---------- Recorded data

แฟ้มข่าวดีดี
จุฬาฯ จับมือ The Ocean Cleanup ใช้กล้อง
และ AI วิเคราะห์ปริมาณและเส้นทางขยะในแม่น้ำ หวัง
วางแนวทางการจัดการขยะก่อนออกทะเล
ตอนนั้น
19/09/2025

--------------------

▶ _Exercise brief_
In full and word for word, output the entries.

▶ _Problem solution_
แฟ้มข่าวดีดี
จุฬาฯ จับมือ The Ocean Cleanup ใช้กล้อง
และ AI วิเคราะห์ปริมาณและเส้นทางขยะในแม่น้ำ หวัง
วางแนวทางการจัดการขยะก่อนออกทะเล
ตอนนั้น
19/09/2025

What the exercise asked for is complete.